A small flaw with the partition was that it failed to account for injuries as several star names did not make it onto our list. For instance, Mike Trout, who is 4th in the league with votes (sitting at just over 2 million) failed to make it far in the partition as he only played 36 games and failed to acquire the 58 hits needed (115 hits/2) in the partition criteria. Likewise Bryce Harper, who has been forced to miss over 20 games due to injuries, also failed to rack up the number of hits needed to pass through the partition. The partition also only focused strictly on the player’s performance this year and did not account for how that player had done in previous years. For example, take Juan Soto. Juan Soto, who is notoriously known for his bold demeanor and for carrying the Nationals to their World Series victory in 2019, has been significantly underperforming this year in comparison to his incredible 2019 season. Under the partition criteria, Soto is lacking in runs, batting average, and RBIs while in 2019 he surpassed every statistic easily. In fact, the outfield players that successfully passed through the partition (ex. Raimel Taipas, Teoscar Hernandez, Bryan Reynolds) significantly surpass Soto in every major statistic despite only playing a few more games than him. Yet many of these players are nowhere close to having as many votes or as much popularity in the baseball world as Soto. Thus, this example shows the emphasis that the public places on past performance and/or popularity rather than on performance from the present season in their voting decisions.

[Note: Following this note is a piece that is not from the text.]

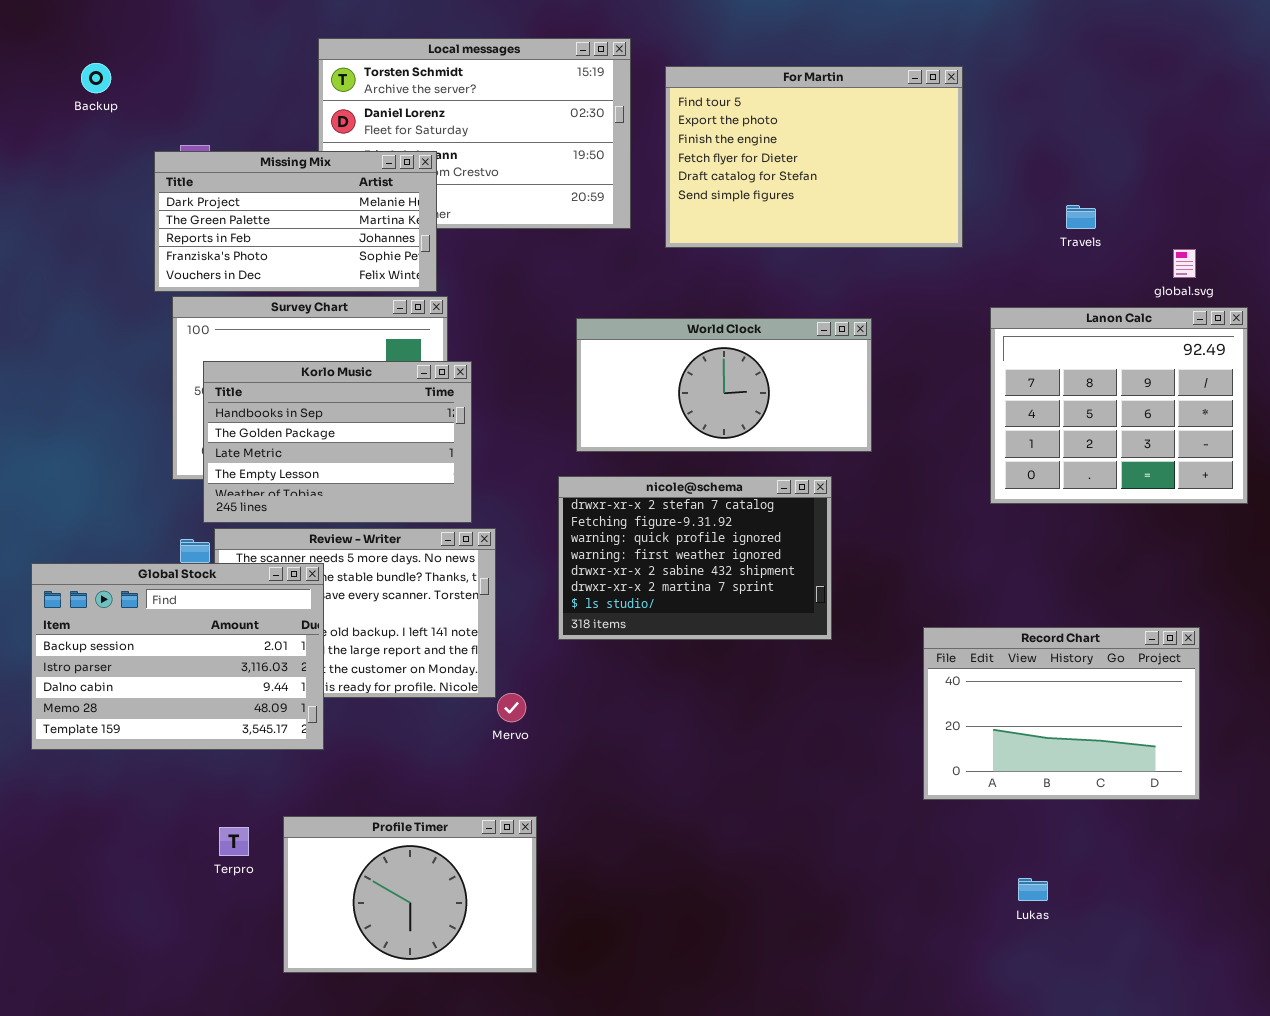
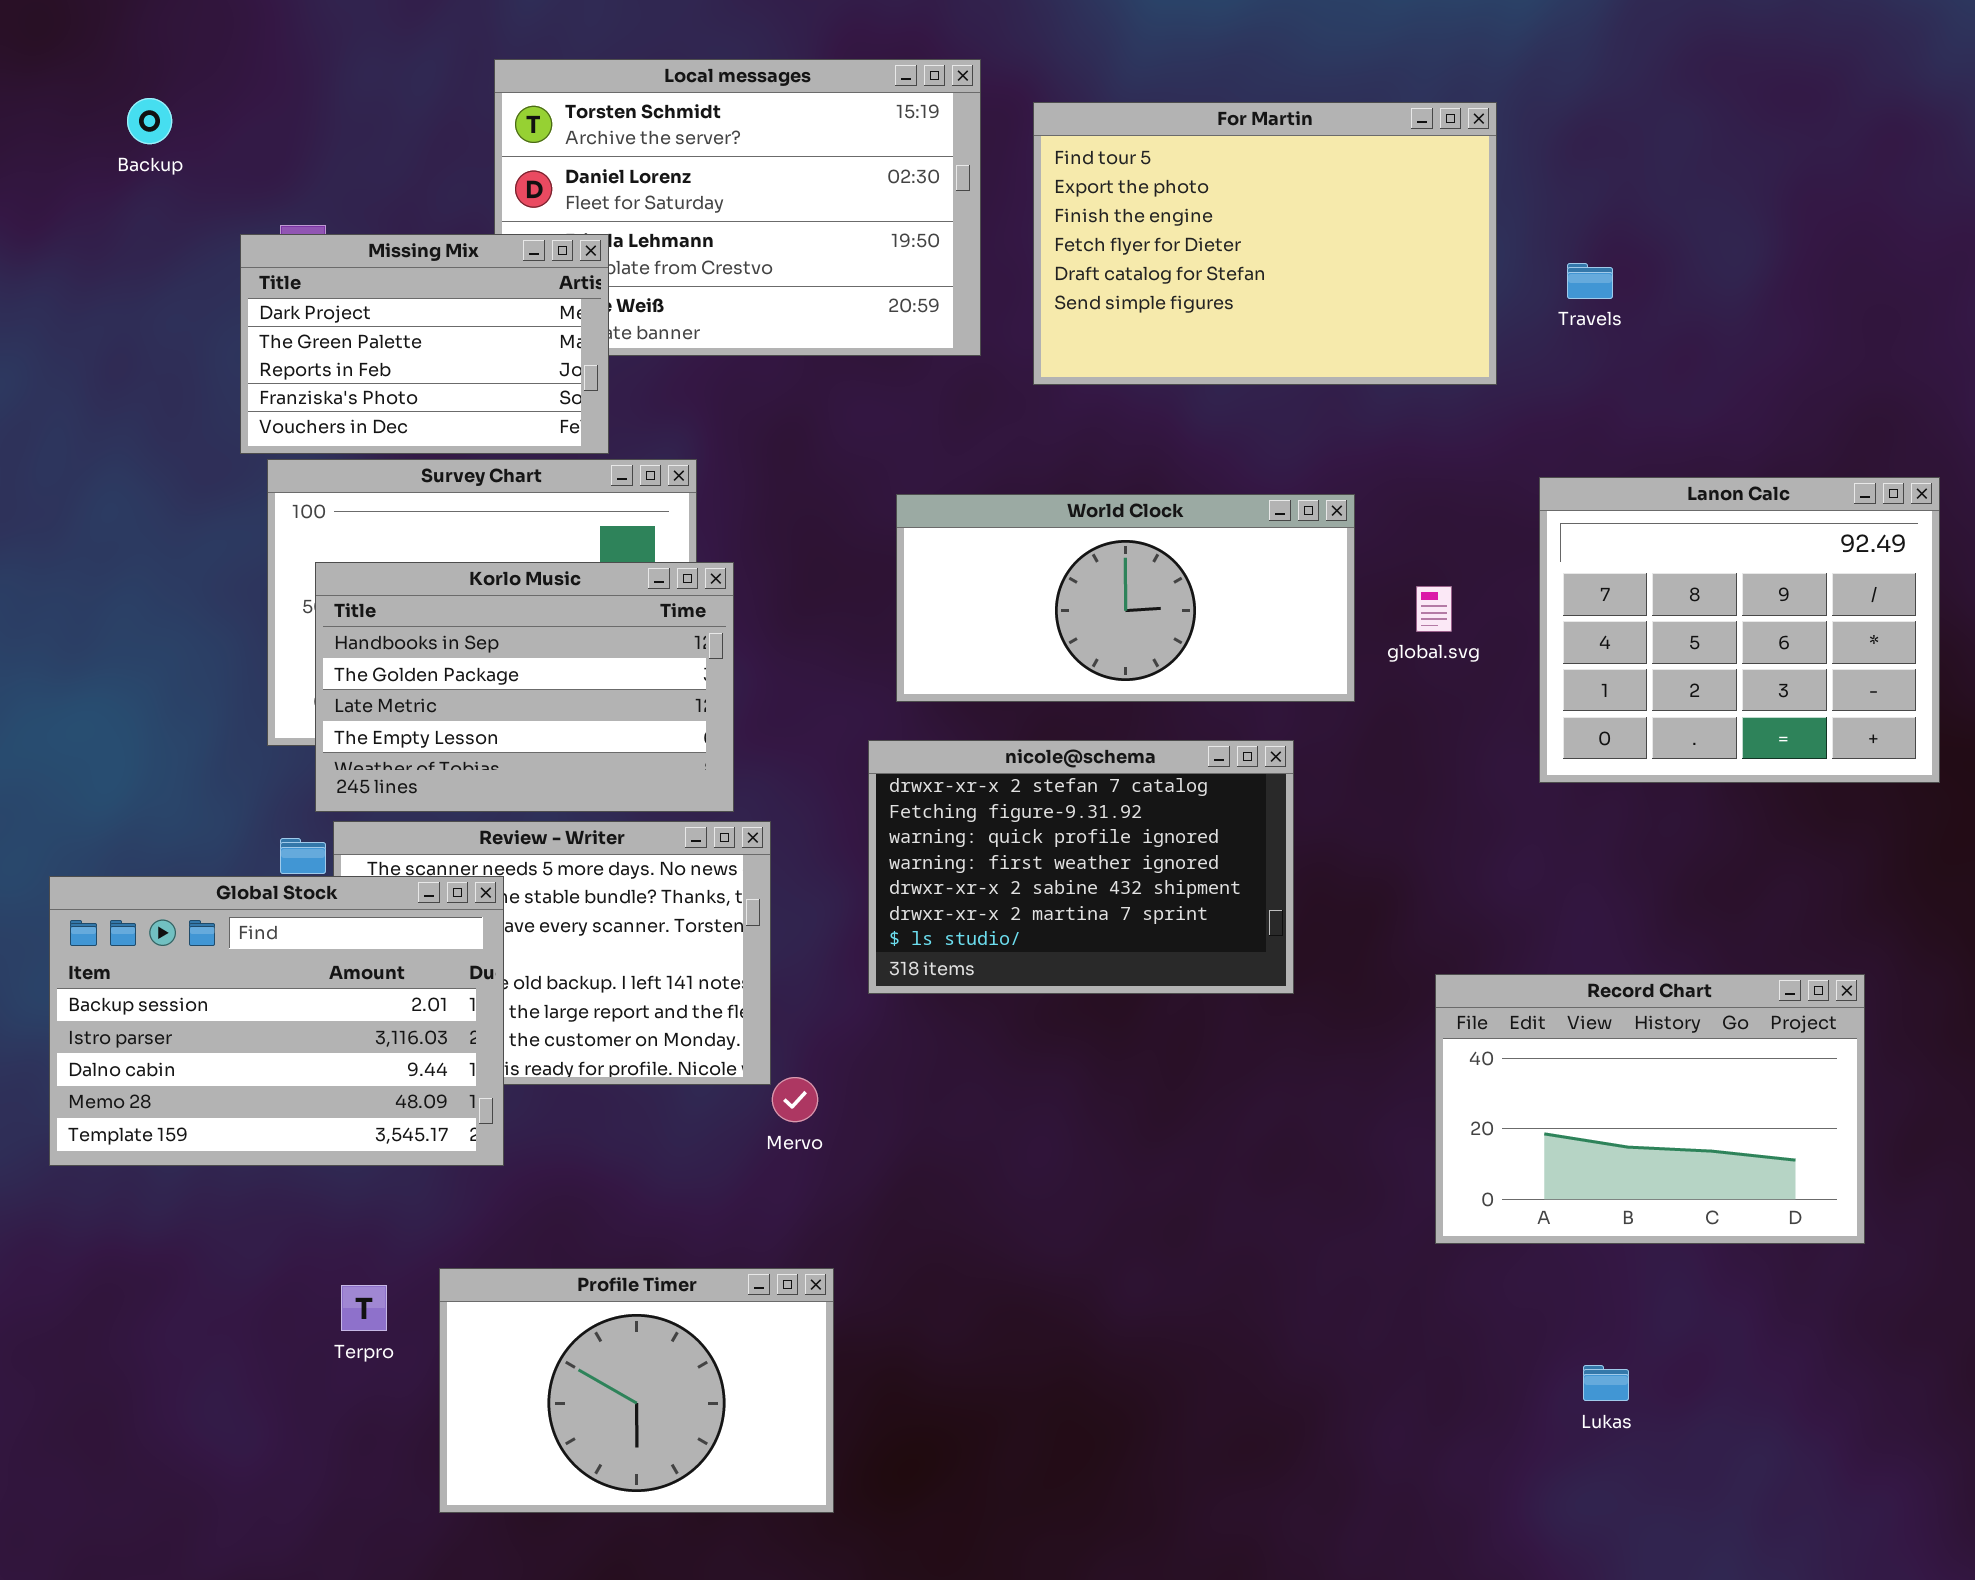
Missing Mix: [154,151,437,292] -> [240,234,609,454], resized
Travels: [1066,205,1096,229] -> [1567,263,1613,299], moved
global.svg: [1173,249,1196,278] -> [1416,586,1452,632], moved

Using the results of our partition and the results from phase 1, here is our prediction for the 2021 All Star starting lineup:
- Catcher: Buster Posey**
- 1B: Freddie Freeman
- 2B: Adam Frazier*
- SS: Fernando Tatis Jr.
- 3B: Kris Bryant
- OF: Ronald Acuna Jr., Nick Castellanos, Jesse Winker
- Catcher: Salvador Perez
- 1B: Vladimir Guerrero
- 2B: Marcus Semien
- SS: Xander Bogaerts**
- 3B: Rafael Devers
- OF: Aaron Judge, Adolis Garcia, Teoscar Hernandez
- DH: Shohei Ohtani
** None of our predictions for this position and league were correct, but out of the three predetermined finalists, this player made it the farthest through our partition. The number of votes a given player received played no role whatsoever in our predictions.